Exercise aim.
Check every line of the data below for the word "lines". Copy the ones that have it.

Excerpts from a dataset
........
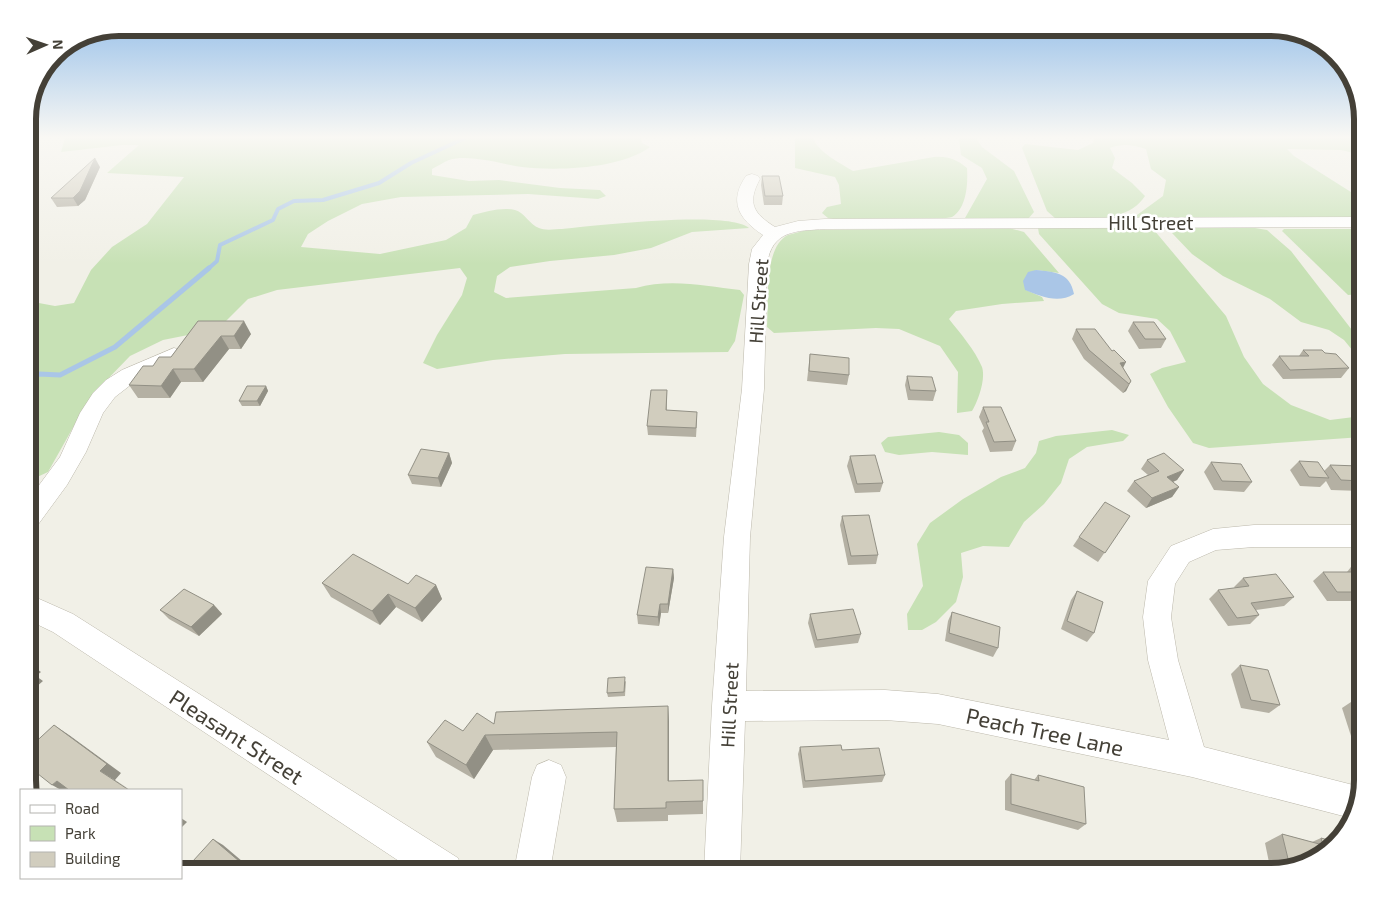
<svg xmlns="http://www.w3.org/2000/svg" width="1390" height="899" font-family="'Exo 2',sans-serif">
  <style>
    .green { fill: #c7e1b5 }
    .water { fill: #aac6e7 }
    .lines { fill: none; stroke-linecap: round; stroke-linejoin: round }
    .stream-far1 { stroke: #aac6e7; stroke-width: 4 }
    .stream { stroke: #aac6e7; stroke-width: 5 }
    .minor-casing { stroke: #bcb8ab; stroke-width: 1 }
    .minor { fill: #fff; fill-rule: evenodd }
    .wall { fill: #b4b0a3 }
    .shaded-wall { fill: #929085 }
    .building { fill: #d1cdbe; stroke: #929085 }
    .labels { text-anchor: middle; dominant-baseline: central; stroke-width: 5; stroke-linejoin: round; paint-order: stroke }
    .street-label { font-size: 19px; fill: #444037; stroke: #fff }
    .near-street-label { font-size: 22px; fill: #444037; stroke: #fff }
    .rim { fill: none; stroke: #444037; stroke-width: 6 }
  </style>
  <rect width="100%" height="100%" fill="#f1f0e7"/>
  <g class="green">
    <path d="M65,138H641L642,143L650,147C620,169 558,171 522,167C501,164 469,154 449,160C444,162 438,166 432,169V175L469,181L499,180L560,188L600,190L606,196L598,199L528,194L401,197L362,204L328,221L308,234L301,247L380,254L446,240L466,228L473,215C486,212 501,207 515,210C524,212 530,225 539,228C545,231 556,229 562,229C595,226 727,210 749,228L692,232L651,248L614,255L550,261L510,267L497,276L494,292L506,298L636,288C670,278 706,286 740,290L744,295L735,341L728,352L565,354L493,360L437,369L423,363L437,335L462,295L467,278L460,268L277,290L248,299L218,329L163,340L130,356L100,387L75,424L48,472L35,478L28,476V301L55,306L74,303L91,270L112,247L147,224L184,177L107,173L139,145H122L61,152Z"/>
    <path d="M795,138H813C819,153 840,163 853,171L934,157C948,156 956,159 967,168C968,183 967,208 952,217C949,218 943,218 940,219L839,220L828,218L822,213L827,207L841,204L839,185L835,177L795,168Z"/>
    <path d="M959,138H976L982,147L1014,171L1034,212L1028,219L977,220L965,218L987,179L982,168L961,155Z"/>
    <path d="M1094,138H1362V155L1341,150L1287,149L1294,156L1362,199V219L1136,218L1137,215L1163,196L1166,180L1151,169L1146,149C1132,145 1123,143 1110,148L1115,158L1112,168L1132,183L1145,196C1128,223 1084,220 1056,219L1047,211L1022,148L1025,144L1078,150L1093,143Z"/>
    <path d="M1148,227L1154,230L1226,316L1244,357L1263,384L1291,405L1330,420L1362,416V437L1209,448L1193,443L1168,407L1150,374L1162,368L1186,362L1170,331L1157,319L1119,313L1102,304L1039,234L1038,228Z"/>
    <path d="M1009,228L1024,232L1059,273L1036,270L1026,290L1042,297L1044,301L1002,304L956,311L949,319C960,333 975,350 982,367C986,379 978,401 972,411L957,413L958,372L940,346L899,329L876,328L774,333L767,327C769,304 763,247 788,235C794,233 801,232 807,230Z"/>
    <path d="M1178,228H1255L1267,230L1291,251L1362,343V362L1344,340L1329,330L1301,322L1270,299L1223,276L1192,254L1172,233Z"/>
    <path d="M1284,229H1362V294L1348,295L1282,231Z"/>
    <path d="M1112,430L1129,435L1123,441L1087,447L1069,459L1061,483L1044,504L1024,522L1009,547L983,546L961,553L963,577L956,602L936,622L922,630H908L907,614L923,586L917,544L930,523L963,499L1001,477L1025,468L1036,453L1039,441L1056,436Z"/>
    <path d="M939,432L959,435L968,443V455L932,452L899,455L885,452L881,443L888,437Z"/>
  </g>
  <path class="water" d="M1036,270C1054,272 1070,272 1074,294C1058,304 1040,296 1025,290L1023,281L1028,272Z"/>
  <g class="lines">
    <path class="stream-far1" d="M208,269L217,261L220,245L273,220L278,209L294,201L323,200L379,183L411,163L465,138"/>
    <path class="stream" d="M28,381L39,374L60,375L115,347L209,268"/>
    <defs>
      <g id="minor">
        <path d="M752,174L758,176L760,179C747,203 753,213 775,227L798,221L825,219L1362,217V227L825,229C796,231 772,230 767,264L764,389L750,537L746,691L885,690L938,694L1169,740L1148,660L1143,617L1148,581L1171,546L1213,529L1254,525H1362V547H1254L1216,550L1189,562L1175,584L1171,617L1178,660L1204,747L1361,787L1351,818L1192,777L938,724L885,720L745,721L740,871H704L712,706L724,537L742,389L749,264L752,249L763,235C739,219 728,202 746,176Z"/>
        <path d="M174,348L181,350L184,355L181,360L137,380L115,397L103,413L86,452L67,485L37,526L28,529V500L60,457L80,413L93,393L106,380L122,370Z"/>
        <path d="M28,594L73,614L458,858L463,871H414L53,632L28,620Z"/>
        <path d="M549,760L561,765L566,777L550,871H514L532,777L537,765Z"/>
      </g>
    </defs>
    <use href="#minor" class="minor-casing"/>
    <use href="#minor" class="minor"/>
  </g>
  <g class="wall">
    <path d="M100,167L85,200L78,206L57,207L51,198Z"/>
    <path d="M762,176L783,196L782,205H764L761,185Z"/>
    <path d="M198,321L251,334L241,349H229L203,382H181L170,398H138L129,385L171,357Z"/>
    <path d="M1133,322L1166,339L1161,348L1139,349L1128,331Z"/>
    <path d="M1076,329L1123,368L1131,381L1126,391L1123,393L1084,359L1072,339Z"/>
    <path d="M1303,350L1325,353L1349,368L1341,378L1283,379L1272,365L1279,356H1299Z"/>
    <path d="M810,354L849,375L847,385L807,381Z"/>
    <path d="M907,376L936,391L933,401L908,400L905,385Z"/>
    <path d="M266,386L268,391L260,406H242L239,401Z"/>
    <path d="M667,390V410L697,421L696,437L648,435L647,426Z"/>
    <path d="M983,407L1016,441L1012,451L990,452L982,431L984,428L979,417Z"/>
    <path d="M449,453L452,463L441,487L412,484L408,475Z"/>
    <path d="M850,456L883,483L880,492L855,493L847,466Z"/>
    <path d="M1147,460L1184,470L1177,480L1173,482L1179,487L1172,497L1146,508L1127,491L1134,481L1148,475L1141,469Z"/>
    <path d="M1299,461L1324,471L1330,465L1362,471V489L1361,491L1331,490L1326,481L1320,487L1300,486L1290,470Z"/>
    <path d="M1211,462L1252,482L1244,492L1214,490L1204,472Z"/>
    <path d="M842,516L878,555L876,564L848,565L840,525Z"/>
    <path d="M1130,516L1098,562L1073,546L1079,537Z"/>
    <path d="M1351,567H1362V601H1327L1313,581L1323,572H1347Z"/>
    <path d="M673,569L674,578L668,613H661L659,626L638,624L637,615Z"/>
    <path d="M1243,578L1294,597L1284,606L1256,610L1259,615L1250,624L1228,626L1209,599L1218,590L1235,588L1234,587Z"/>
    <path d="M322,583L408,584L436,585L442,599L422,622L396,607L380,625L331,597Z"/>
    <path d="M1077,591L1094,633L1087,642L1061,629L1071,600Z"/>
    <path d="M214,605L222,614L199,636L169,619L160,610Z"/>
    <path d="M952,612L998,648L993,657L945,641L948,621Z"/>
    <path d="M810,614L861,634L858,643L815,648L808,623Z"/>
    <path d="M1240,665L1280,705L1269,713L1241,708L1231,674Z"/>
    <path d="M626,681L625,696L608,697L607,693Z"/>
    <path d="M1354,700L1362,702V739L1351,736L1342,708Z"/>
    <path d="M668,706L669,722V781L703,801V814L668,815V821L617,822L614,809L616,747L493,750L474,779L436,757L427,742L463,731L494,724Z"/>
    <path d="M800,747L842,750L885,775L882,782L803,788L798,754Z"/>
    <path d="M1011,774L1034,780L1038,775L1086,824L1078,830L1005,810V781Z"/>
    <path d="M1282,834L1312,842L1321,838L1335,842L1317,859L1271,872L1265,843Z"/>
  </g>
  <g class="shaded-wall">
    <path d="M95,158L100,167L85,200L78,206L73,198Z"/>
    <path d="M244,321L251,334L241,349L234,336Z"/>
    <path d="M221,336L229,349L203,382L194,369Z"/>
    <path d="M1126,362L1121,372L1120,363Z"/>
    <path d="M173,369L181,382L170,398L161,386Z"/>
    <path d="M1131,381L1126,391L1123,393Z"/>
    <path d="M266,386L268,391L260,406L257,401Z"/>
    <path d="M449,453L452,463L441,487L438,478Z"/>
    <path d="M1184,470L1177,480L1161,487L1167,477Z"/>
    <path d="M1179,487L1172,497L1146,508L1152,498Z"/>
    <path d="M673,569L674,578L668,613V604Z"/>
    <path d="M436,585L442,599L422,622L415,608Z"/>
    <path d="M388,594L396,607L380,625L372,611Z"/>
    <path d="M660,604L661,613L659,626L658,617Z"/>
    <path d="M214,605L222,614L199,636L191,627Z"/>
    <path d="M29,663L41,672L36,676L43,681L28,694V665Z"/>
    <path d="M668,706L669,722V795L668,781Z"/>
    <path d="M54,725L69,735L121,773L115,780L130,790L100,771Z"/>
    <path d="M485,735L493,750L474,779L466,765Z"/>
    <path d="M57,781L73,790H61L52,785Z"/>
    <path d="M181,818L187,822L181,828Z"/>
    <path d="M213,839L223,845L249,867L244,872H229Z"/>
  </g>
  <g class="building">
    <path d="M95,158L80,191L73,198H51Z"/>
    <path d="M762,176H779L783,196H765Z"/>
    <path d="M198,321H244L234,336H221L194,369H173L161,386L129,385L143,366H153L159,357H171Z"/>
    <path d="M1133,322H1154L1166,339H1145Z"/>
    <path d="M1076,329H1095L1112,351L1114,350L1126,362L1120,363L1131,381L1129,384L1089,350Z"/>
    <path d="M1303,350H1322L1325,353L1336,354L1349,368L1290,370L1279,356H1309Z"/>
    <path d="M810,354L849,358V375L809,371Z"/>
    <path d="M907,376L932,377L936,391L910,390Z"/>
    <path d="M247,386H266L257,401H239Z"/>
    <path d="M651,390H667L666,410L697,412L696,428L647,426Z"/>
    <path d="M983,407H1001L1016,441L994,442L986,422H989Z"/>
    <path d="M421,449L449,453L438,478L408,475Z"/>
    <path d="M1164,453L1184,470L1167,477L1179,487L1152,498L1134,481L1159,471L1147,460Z"/>
    <path d="M875,455L883,483L857,484L850,456Z"/>
    <path d="M1299,461L1318,462L1329,478L1309,477Z"/>
    <path d="M1211,462L1241,464L1252,482L1222,481Z"/>
    <path d="M1330,465L1359,466L1362,471V481L1341,480Z"/>
    <path d="M1105,502L1130,516L1105,553L1079,537Z"/>
    <path d="M869,515L878,555L851,556L842,516Z"/>
    <path d="M353,554L408,584L416,575L436,585L415,608L388,594L372,611L322,583Z"/>
    <path d="M646,567L673,569L668,604H660L658,617L637,615Z"/>
    <path d="M1351,567H1362V592H1337L1323,572H1355Z"/>
    <path d="M1276,574L1294,597L1251,603L1259,615L1237,618L1218,590L1249,586L1243,578Z"/>
    <path d="M184,589L214,605L191,627L160,610Z"/>
    <path d="M1077,591L1103,602L1094,633L1067,621Z"/>
    <path d="M853,609L861,634L817,640L810,614Z"/>
    <path d="M952,612L1000,627L998,648L949,633Z"/>
    <path d="M1240,665L1268,670L1280,705L1251,700Z"/>
    <path d="M28,670L31,673L28,676Z"/>
    <path d="M625,677L624,692L607,693L608,678Z"/>
    <path d="M1354,700L1362,702V727Z"/>
    <path d="M668,706V781L703,780V801L666,802V808L614,809L617,732L485,735L466,765L427,742L445,720L463,731L477,713L494,724L496,712Z"/>
    <path d="M54,725L107,764L100,771L129,790H69L57,781L52,785L28,766V749Z"/>
    <path d="M841,745L842,750L879,748L885,775L805,781L800,747Z"/>
    <path d="M1011,774L1039,781L1038,775L1084,787L1086,824L1011,804Z"/>
    <path d="M1282,834L1323,845L1321,838L1335,842L1317,859L1290,867Z"/>
    <path d="M213,839L239,861L229,872H183Z"/>
  </g>
  <linearGradient id="sky" x2="0" y2="1"><stop stop-color="#8fbbe8"/><stop offset="0.52" stop-color="#f9f8f4"/><stop offset="1" stop-color="#f9f8f4" stop-opacity="0"/></linearGradient>
  <rect width="1390" height="264" fill="url(#sky)"/>
  <g class="labels">
    <g class="street-label">
      <text x="1151" y="222">Hill Street</text>
      <text transform="translate(758 301) rotate(-86)">Hill Street</text>
      <text transform="translate(729 705) rotate(-87)">Hill Street</text>
    </g>
    <g class="near-street-label">
      <text transform="translate(1045 731) rotate(12)">Peach Tree Lane</text>
      <text transform="translate(237 736) rotate(33)">Pleasant Street</text>
    </g>
  </g>
  <path d="M0 0H1390V899H0ZM119 36H1271A83 83 0 0 1 1354 119V780A83 83 0 0 1 1271 863H119A83 83 0 0 1 36 780V119A83 83 0 0 1 119 36Z" fill="#fff" fill-rule="evenodd"/>
  <path class="rim" d="M119 36H1271A83 83 0 0 1 1354 119V780A83 83 0 0 1 1271 863H119A83 83 0 0 1 36 780V119A83 83 0 0 1 119 36Z"/>
  <rect x="20" y="789" width="162" height="90" fill="#ffffff" stroke="#b4b3af"/>
  <rect x="30" y="805" width="25" height="8" fill="#ffffff" stroke="#b4b3af"/>
  <text x="65" y="814" font-size="15" fill="#444037">Road</text>
  <rect x="30" y="826" width="25" height="15" fill="#c7e1b5" stroke="#b4b3af"/>
  <text x="65" y="839" font-size="15" fill="#444037">Park</text>
  <rect x="30" y="852" width="25" height="15" fill="#d1cdbe" stroke="#b4b3af"/>
  <text x="65" y="864" font-size="15" fill="#444037">Building</text>
  <g transform="translate(45 45) rotate(88)" stroke="#ffffff" stroke-width="4" paint-order="stroke">
  <path d="M0-4L9 19L0 12L-9 19Z" fill="#444037"/>
  <text y="-8" font-size="14" font-weight="bold" text-anchor="middle" fill="#444037">N</text>
  </g>
</svg>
........
Solution for this exercise.
    .lines { fill: none; stroke-linecap: round; stroke-linejoin: round }
  <g class="lines">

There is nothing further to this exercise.